• What is being asked: Copy the listing that follows exactly. Its pictures do not belong in the copy.
+ + + +
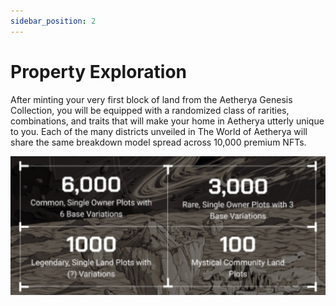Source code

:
 ```yaml
---
sidebar_position: 2
---
```


# Property Exploration

After minting your very first block of land from the Aetherya Genesis Collection, you will be equipped with a randomized class of rarities, combinations, and traits that will make your home in Aetherya utterly unique to you. Each of the many districts unveiled in The World of Aetherya will share the same breakdown model spread across 10,000 premium NFTs.

![Rarity](./Rarity.png)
+ + + +
• Your solution:
Source code

:
 ```yaml
---
sidebar_position: 2
---
```


# Property Exploration

After minting your very first block of land from the Aetherya Genesis Collection, you will be equipped with a randomized class of rarities, combinations, and traits that will make your home in Aetherya utterly unique to you. Each of the many districts unveiled in The World of Aetherya will share the same breakdown model spread across 10,000 premium NFTs.

![Rarity](./Rarity.png)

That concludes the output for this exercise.